━━━ Dataset content ━━━

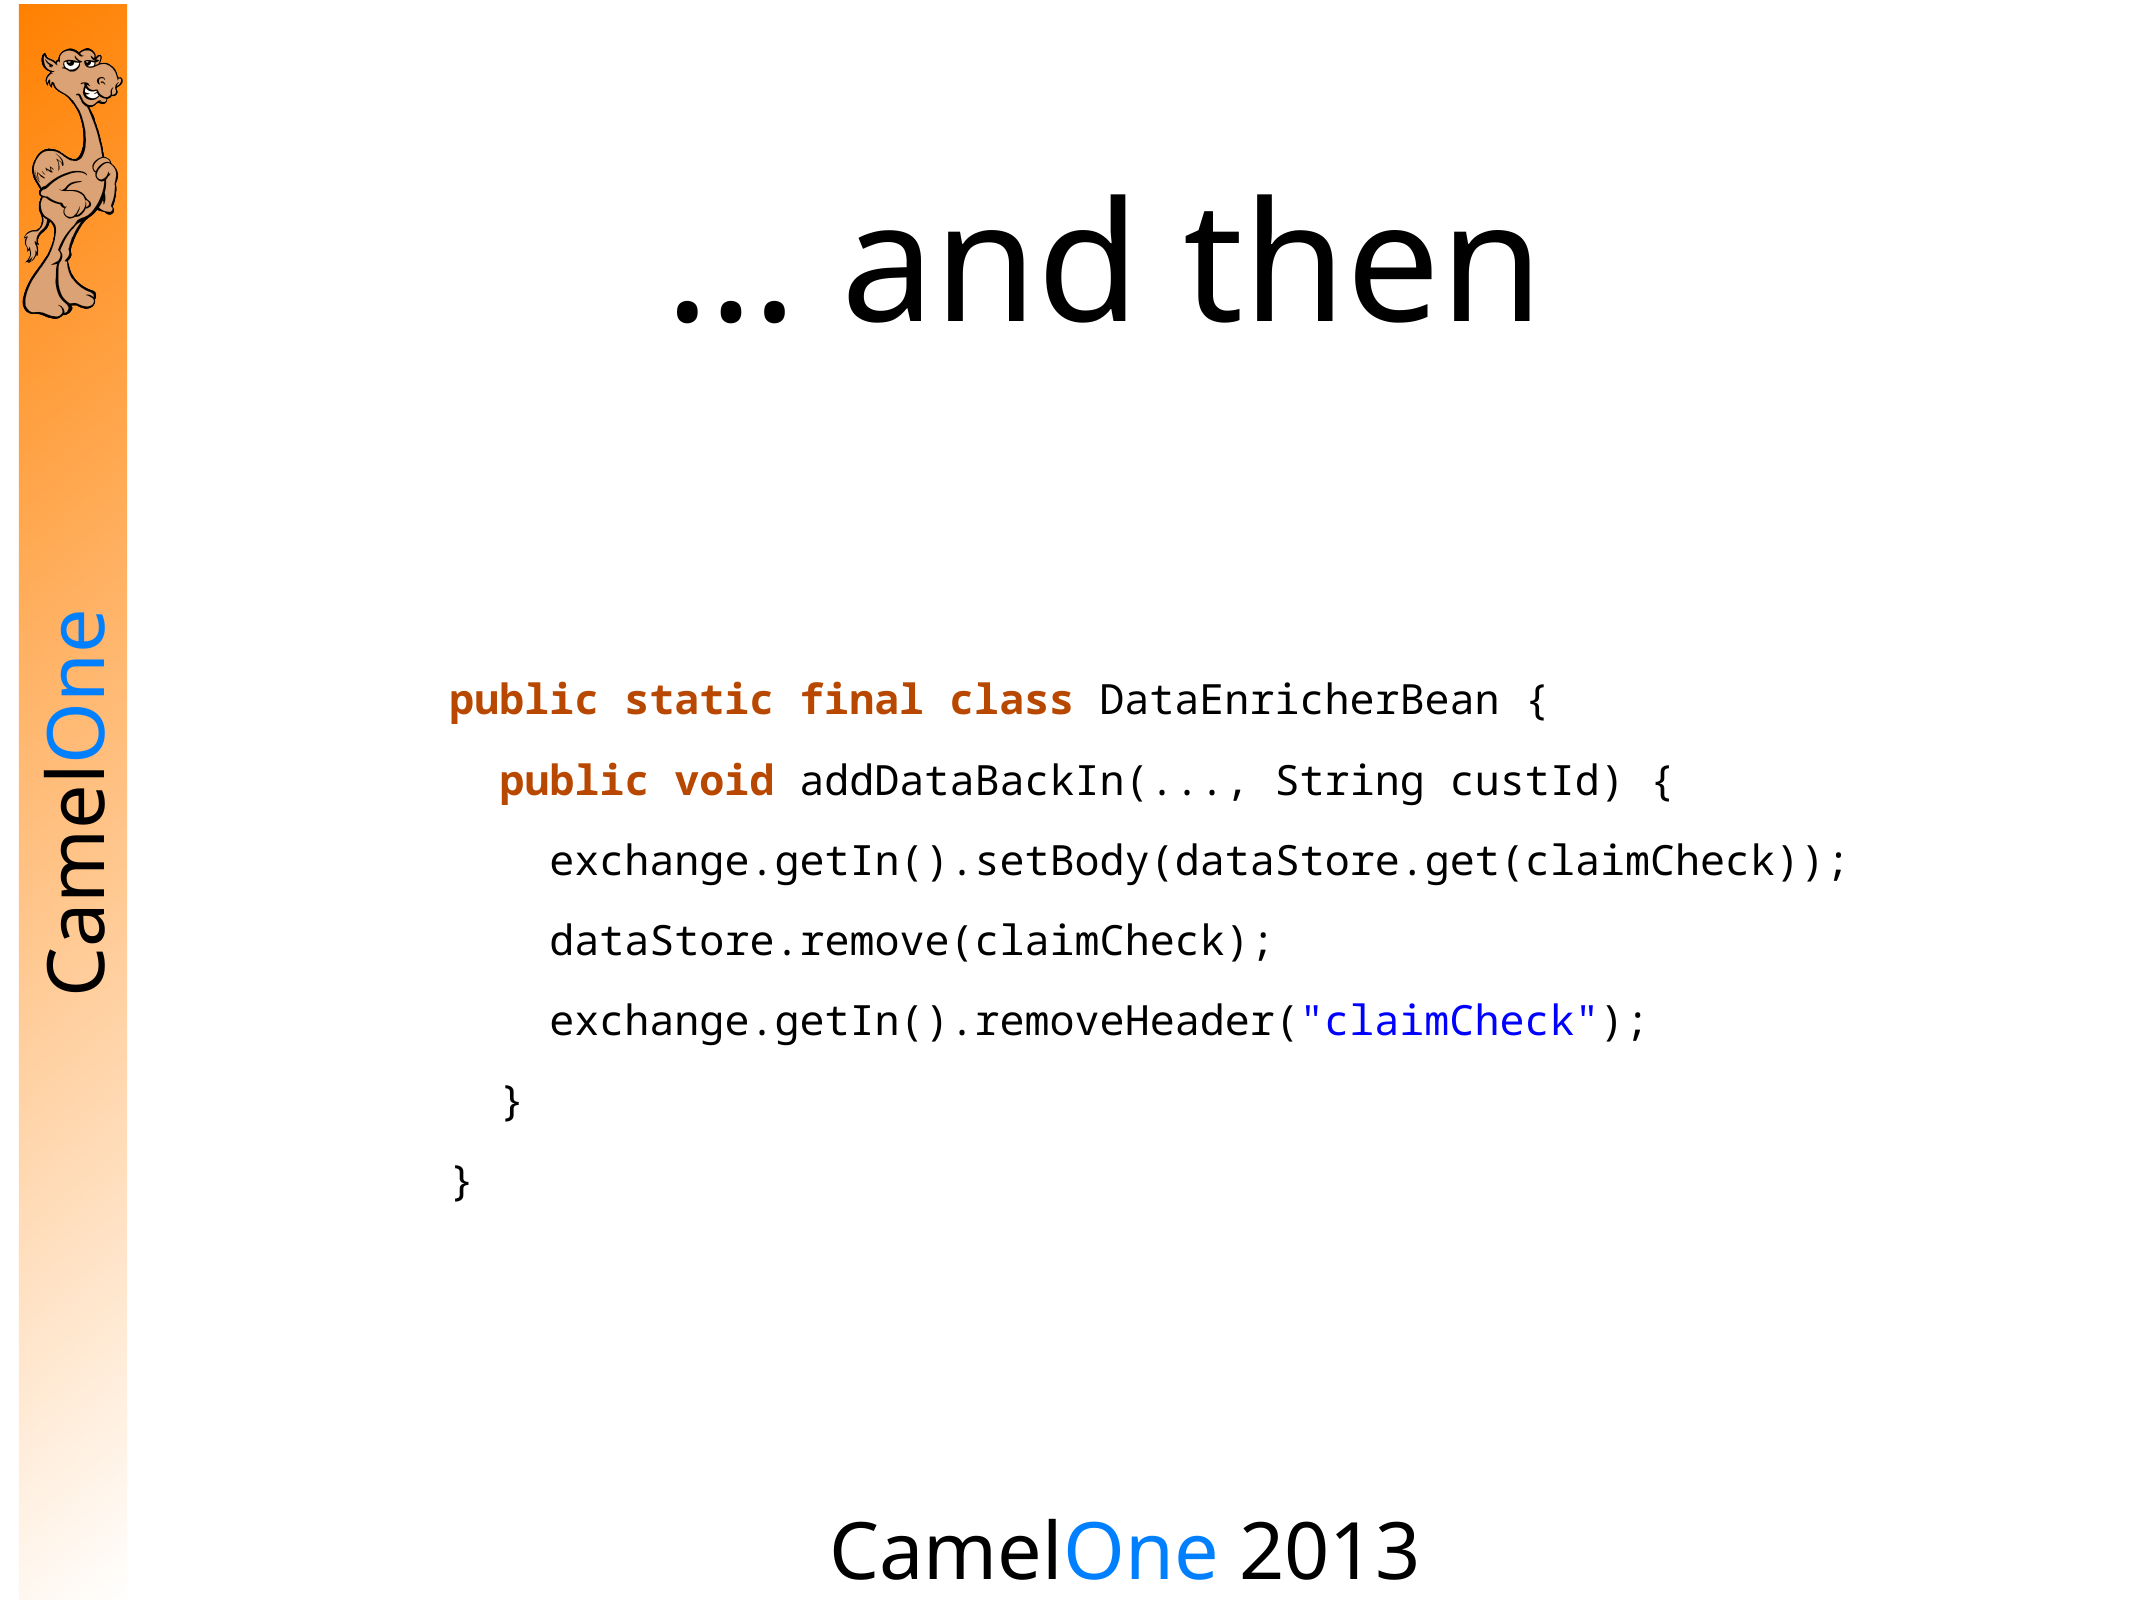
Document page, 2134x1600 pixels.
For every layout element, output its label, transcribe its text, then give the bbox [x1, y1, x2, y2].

title … and then [228, 146, 1981, 364]
title Q&A [18, 339, 128, 433]
picture [22, 48, 123, 319]
list public static final class DataEnricherBean { public void addDataBackIn(..., String custId) { exchange.getIn().setBody(dataStore.get(claimCheck)); dataStore.remove(claimCheck); exchange.getIn().removeHeader("claimCheck"); } } [441, 425, 1961, 1499]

━━━

# What is being asked
Write out every line of the listing as a numbered list, skipping blank lines and leaving out the pictures.

# Result
1. Document page, 2134x1600 pixels.
2. For every layout element, output its label, transcribe its text, then give the bbox [x1, y1, x2, y2].
3. title … and then [228, 146, 1981, 364]
4. title Q&A [18, 339, 128, 433]
5. picture [22, 48, 123, 319]
6. list public static final class DataEnricherBean { public void addDataBackIn(..., String custId) { exchange.getIn().setBody(dataStore.get(claimCheck)); dataStore.remove(claimCheck); exchange.getIn().removeHeader("claimCheck"); } } [441, 425, 1961, 1499]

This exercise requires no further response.